◆ **Problem description**:
All pictures are to be skipped; retype only the lines from the top of the entries through the line with "text: (384, 1132) -> (236, 848), 6.10 -> 6.13", both included.

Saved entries
_____

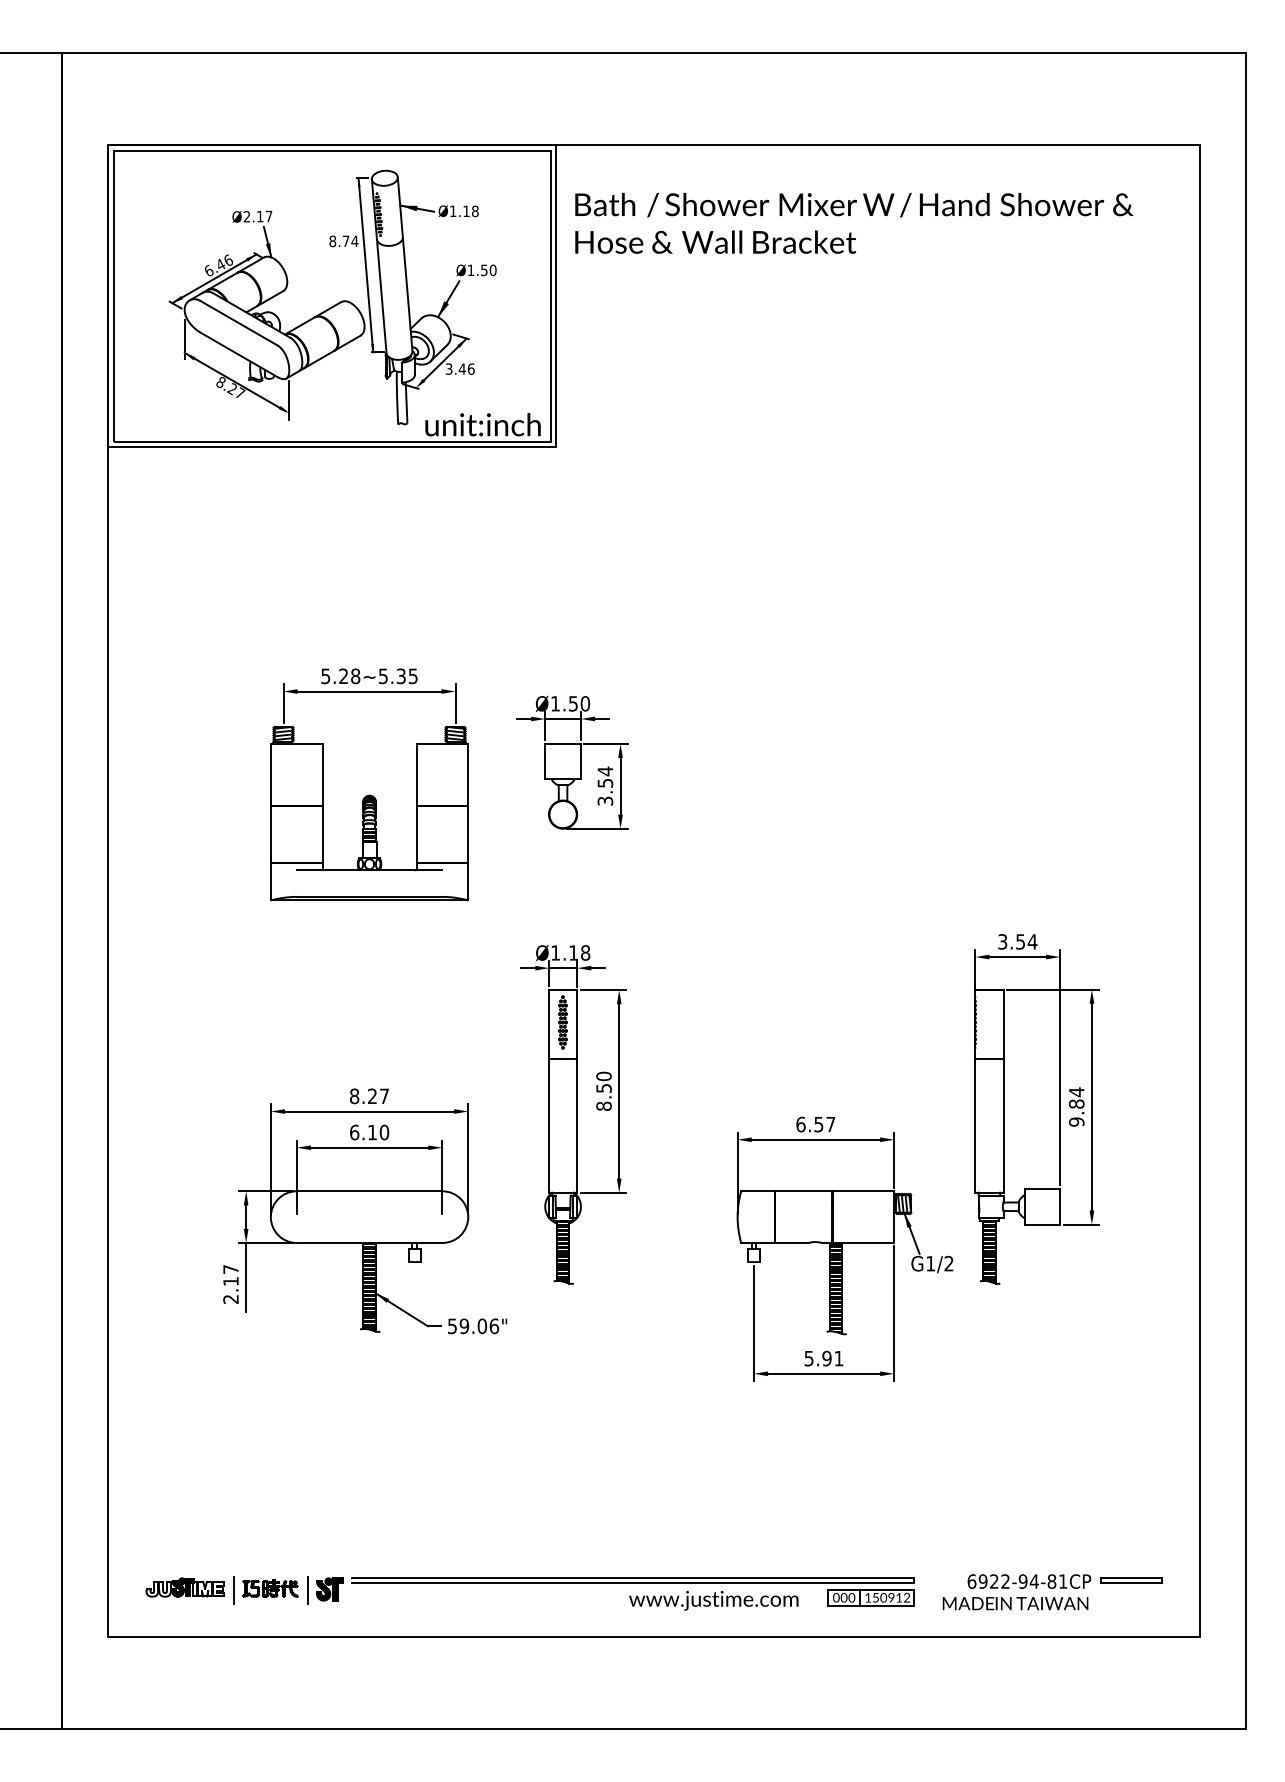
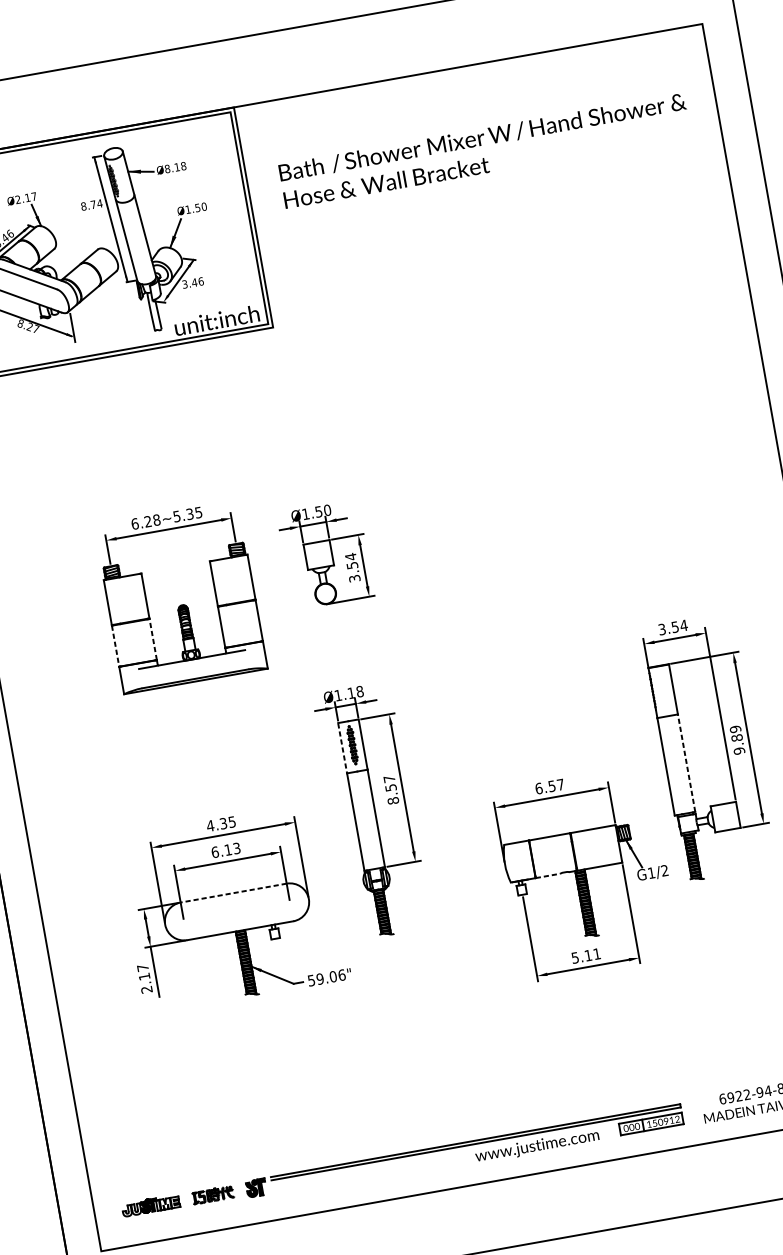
text: (452, 211) -> (167, 169), Ø1.18 -> Ø8.18
text: (854, 222) -> (485, 150), moved
text: (325, 676) -> (134, 524), 5.28~5.35 -> 6.28~5.35
line: (322, 834) -> (153, 639), solid -> dashed
line: (270, 835) -> (115, 646), solid -> dashed
line: (548, 1024) -> (342, 748), solid -> dashed
text: (603, 1076) -> (389, 779), 8.50 -> 8.57
text: (1076, 1092) -> (735, 729), 9.84 -> 9.89
text: (368, 1096) -> (220, 824), 8.27 -> 4.35
line: (1003, 1125) -> (686, 763), solid -> dashed
text: (384, 1132) -> (236, 848), 6.10 -> 6.13
line: (369, 1191) -> (233, 893), solid -> dashed
line: (792, 1242) -> (548, 875), solid -> dashed
text: (826, 1358) -> (587, 955), 5.91 -> 5.11
line: (234, 1589) -> (187, 1200), removed
line: (307, 1589) -> (240, 1190), removed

_____

◆ **Solution for this task**:
text: (452, 211) -> (167, 169), Ø1.18 -> Ø8.18
text: (854, 222) -> (485, 150), moved
text: (325, 676) -> (134, 524), 5.28~5.35 -> 6.28~5.35
line: (322, 834) -> (153, 639), solid -> dashed
line: (270, 835) -> (115, 646), solid -> dashed
line: (548, 1024) -> (342, 748), solid -> dashed
text: (603, 1076) -> (389, 779), 8.50 -> 8.57
text: (1076, 1092) -> (735, 729), 9.84 -> 9.89
text: (368, 1096) -> (220, 824), 8.27 -> 4.35
line: (1003, 1125) -> (686, 763), solid -> dashed
text: (384, 1132) -> (236, 848), 6.10 -> 6.13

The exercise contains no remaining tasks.